● DATA EXTRACTS:
_ _ _

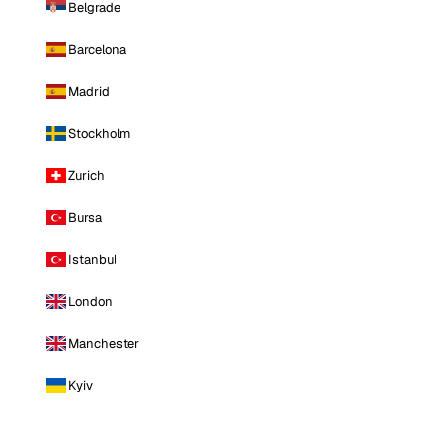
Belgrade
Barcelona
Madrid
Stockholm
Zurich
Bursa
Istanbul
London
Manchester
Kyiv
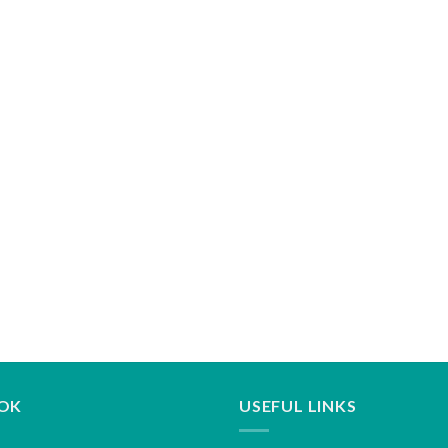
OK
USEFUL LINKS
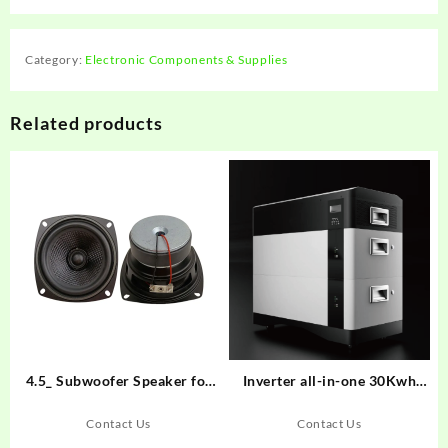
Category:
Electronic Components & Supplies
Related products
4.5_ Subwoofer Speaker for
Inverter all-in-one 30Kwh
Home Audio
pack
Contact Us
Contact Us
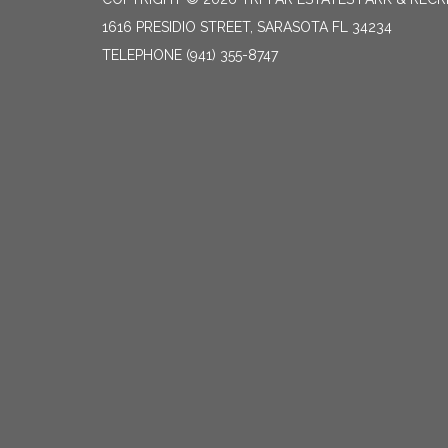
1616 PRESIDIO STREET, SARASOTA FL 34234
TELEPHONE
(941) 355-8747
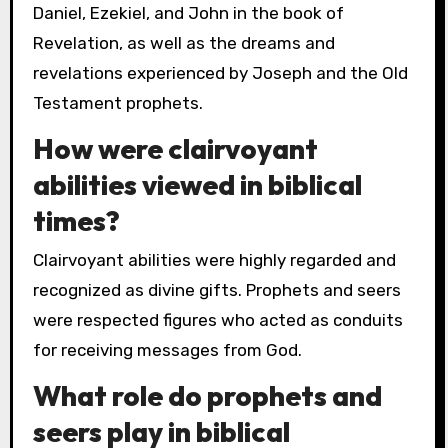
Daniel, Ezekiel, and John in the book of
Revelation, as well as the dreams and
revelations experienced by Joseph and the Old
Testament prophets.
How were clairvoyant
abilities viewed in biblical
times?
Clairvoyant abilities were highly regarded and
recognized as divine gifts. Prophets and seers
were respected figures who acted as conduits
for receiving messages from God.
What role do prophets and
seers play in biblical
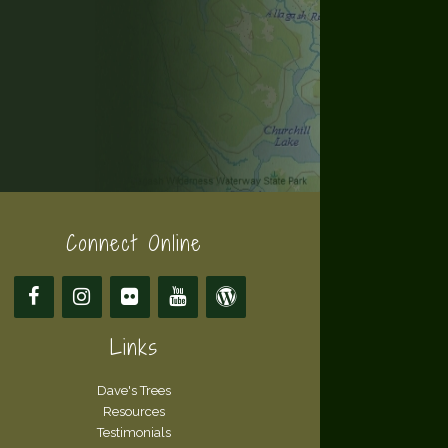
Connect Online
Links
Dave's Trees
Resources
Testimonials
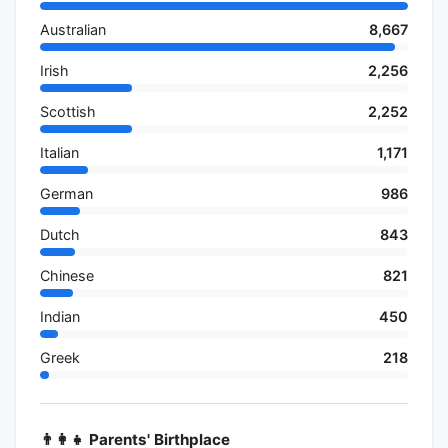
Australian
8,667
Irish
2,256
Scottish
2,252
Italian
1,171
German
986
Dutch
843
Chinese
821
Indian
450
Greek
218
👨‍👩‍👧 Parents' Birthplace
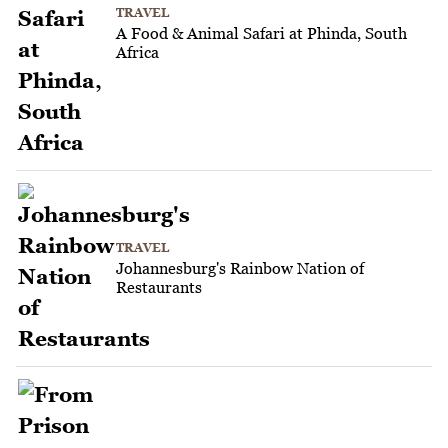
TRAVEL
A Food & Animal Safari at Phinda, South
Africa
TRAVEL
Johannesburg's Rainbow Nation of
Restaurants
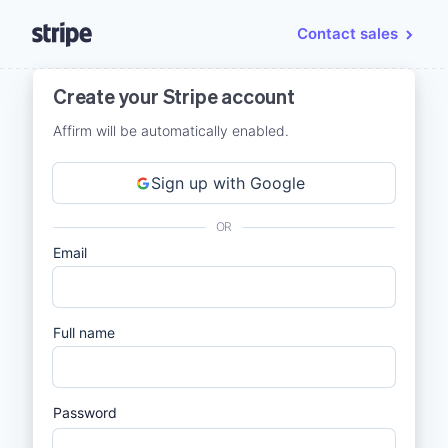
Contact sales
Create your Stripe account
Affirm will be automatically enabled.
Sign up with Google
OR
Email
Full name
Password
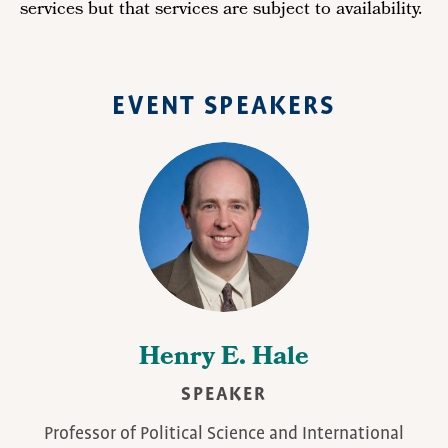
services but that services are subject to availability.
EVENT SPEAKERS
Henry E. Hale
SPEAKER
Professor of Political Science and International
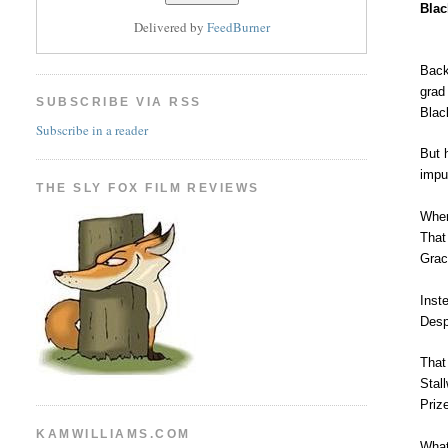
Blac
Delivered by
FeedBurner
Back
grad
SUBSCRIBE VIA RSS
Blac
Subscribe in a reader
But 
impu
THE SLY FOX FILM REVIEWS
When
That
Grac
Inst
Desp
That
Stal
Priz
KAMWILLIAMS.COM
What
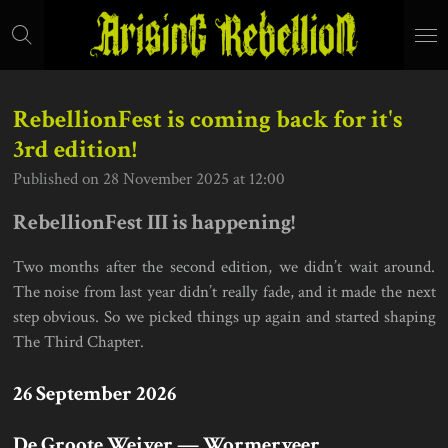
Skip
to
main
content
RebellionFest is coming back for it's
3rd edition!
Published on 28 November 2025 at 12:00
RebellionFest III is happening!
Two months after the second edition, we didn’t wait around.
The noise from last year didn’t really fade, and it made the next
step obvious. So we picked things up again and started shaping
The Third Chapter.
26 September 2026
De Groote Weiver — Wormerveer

_ _ _

● JOB: Whenever a line of the data contains "from", it counts; state how many such lines there are, with nothing added.

● SOLUTION TO THIS EXERCISE: 2